Hacker News new | ask | show | jobs
by devbas 155 days ago
I believe there is a big opportunity for LLM guardrails due to the non- deterministic nature of the Transformer architecture.

However, the just announced Claude Cowork still warns humans to stay in control: https:// claude.com/blog/cowork-research-preview I assume this is because their non-human guardrails are not good enough yet to fully validate the output of an LLM.

What non-human guardrails does Axonflow employ to enforce a policy rule with X% confidence on a prompt / LLM output?

1 comments

Thanks, this is a great question.

We intentionally avoid framing guardrails as “X percent confidence” checks on prompts or model output. In practice, probabilistic confidence at the text level has been the weakest place to enforce safety, especially once workflows become multi step and stateful.

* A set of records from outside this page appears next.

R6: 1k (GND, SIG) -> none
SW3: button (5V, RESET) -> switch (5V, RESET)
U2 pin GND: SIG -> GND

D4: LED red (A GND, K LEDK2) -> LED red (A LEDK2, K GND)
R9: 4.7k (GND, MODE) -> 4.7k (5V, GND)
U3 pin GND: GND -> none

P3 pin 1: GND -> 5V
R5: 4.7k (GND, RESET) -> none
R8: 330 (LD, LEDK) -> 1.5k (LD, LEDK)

AxonFlow’s non human guardrails are primarily deterministic and context grounded rather than model judgment based. Concretely, they focus on:

- authorization checks on actions, tools, and write paths rather than output quality

- permission evaluation per step using actual tool arguments and proposed side effects

- invariant checks on state transitions, for example whether an action is allowed given what the system has observed so far

- policy decisions that can halt execution entirely rather than degrade or retry

We do use probabilistic components in narrow, explicit places such as PII detection or risk classification, but those always feed into a deterministic policy decision. The system never proceeds because a model “seems confident enough.”

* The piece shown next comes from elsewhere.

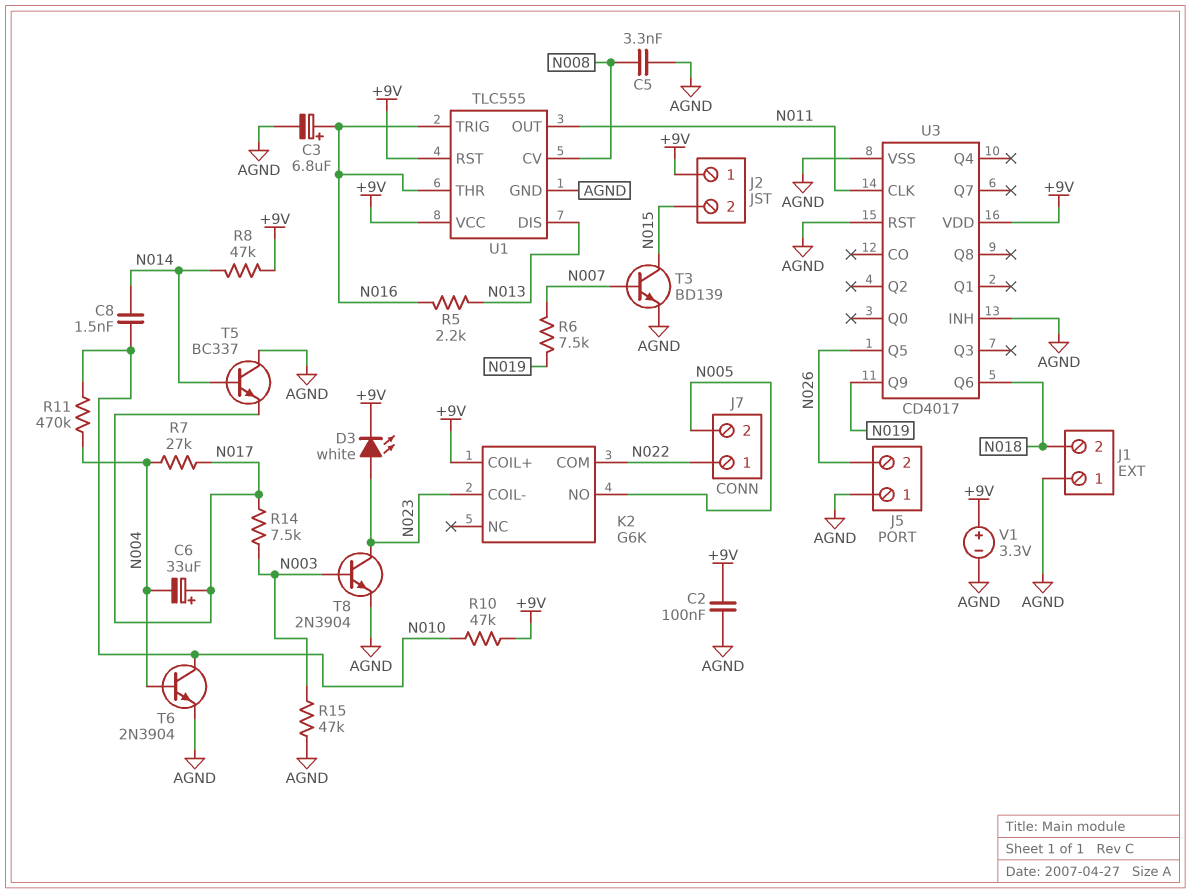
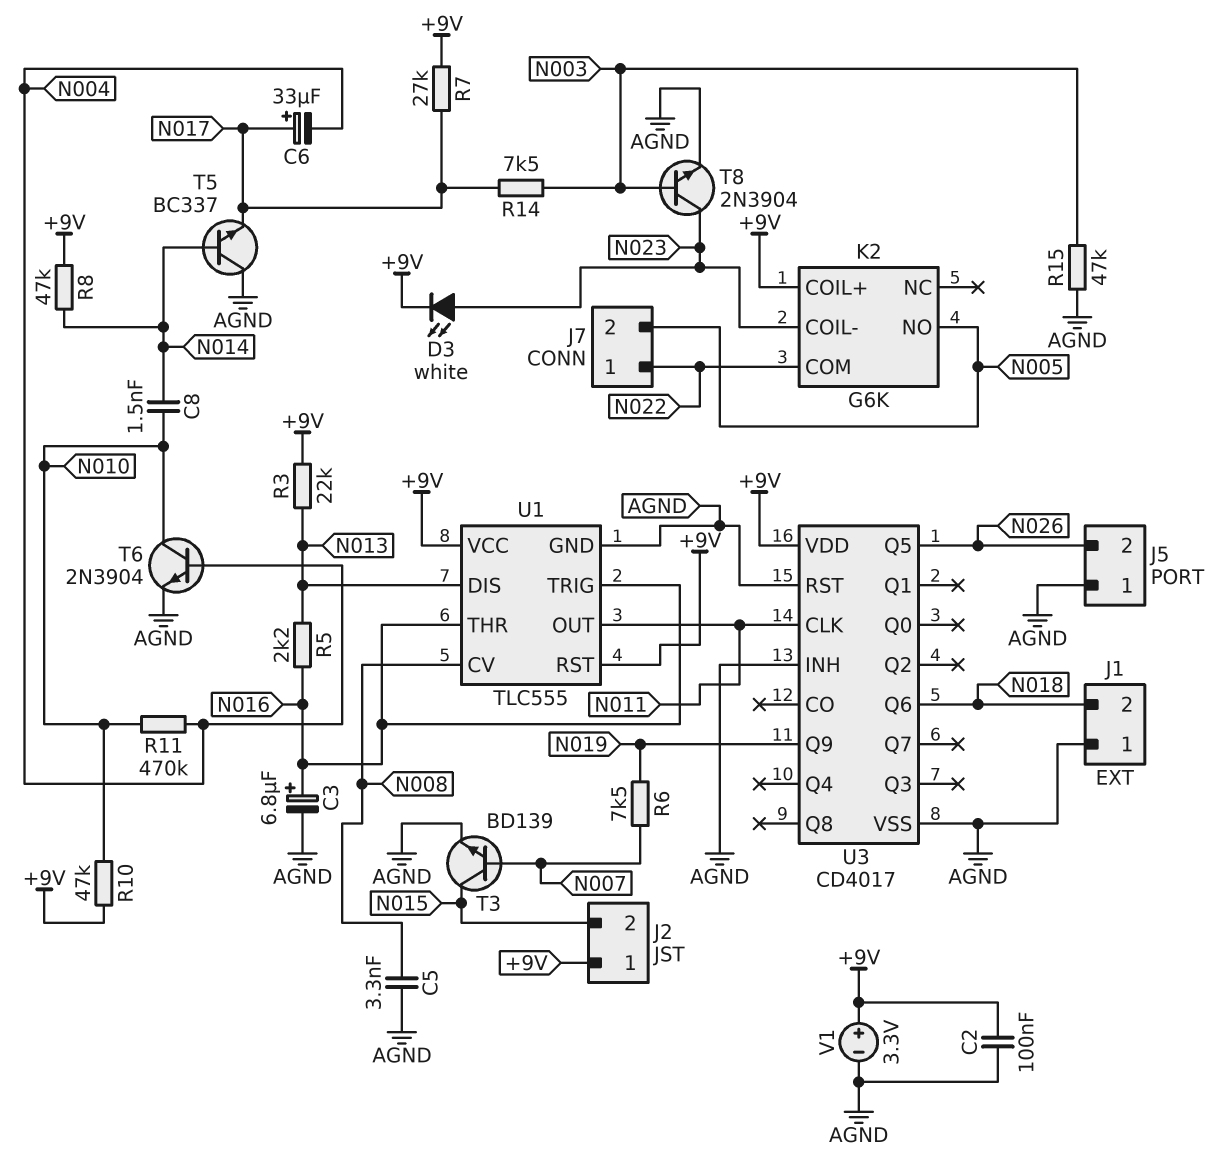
R3: none -> 22k (+9V, N013)
R7: 27k (N004, N017) -> 27k (+9V, N017)

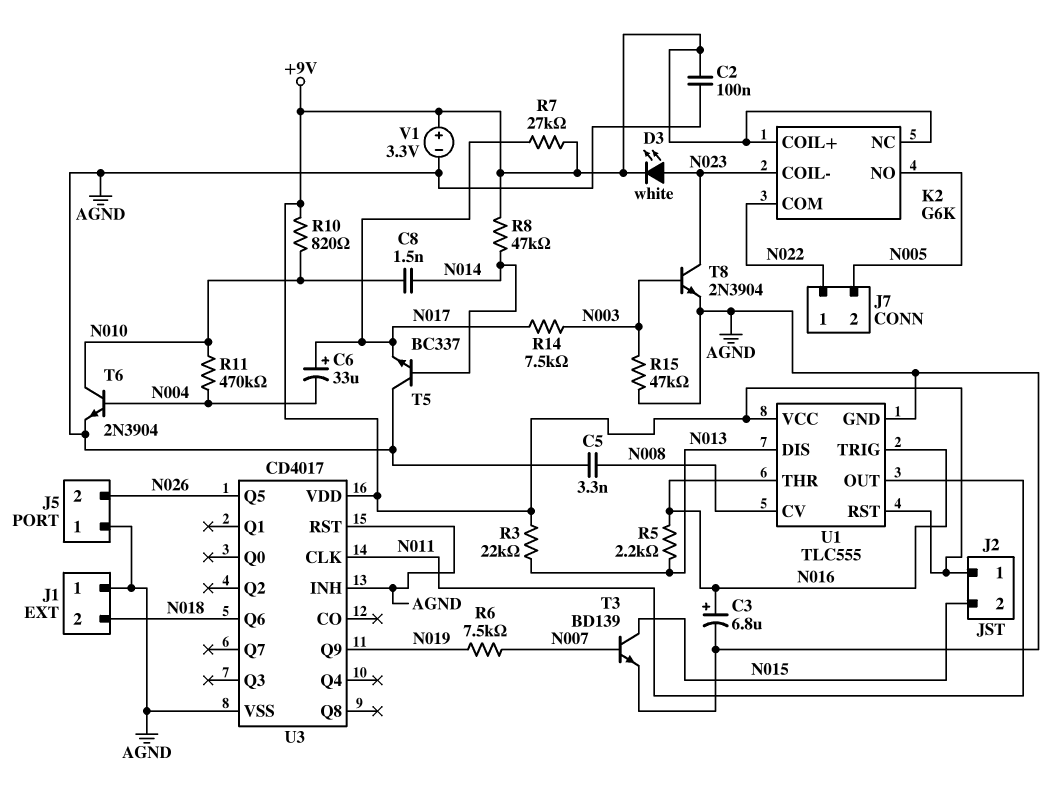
K2 pin NC: none -> +9V
R10: 47k (+9V, N010) -> 820 (+9V, N010)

Human approval gates are not there because non human guardrails are insufficient in principle. They exist because some actions are intentionally irreversible or high blast radius, and no amount of model confidence should bypass explicit authorization.

So the distinction we draw is less about validating LLM output and more about deciding whether the system is allowed to move forward at all, given the concrete context and constraints at that moment.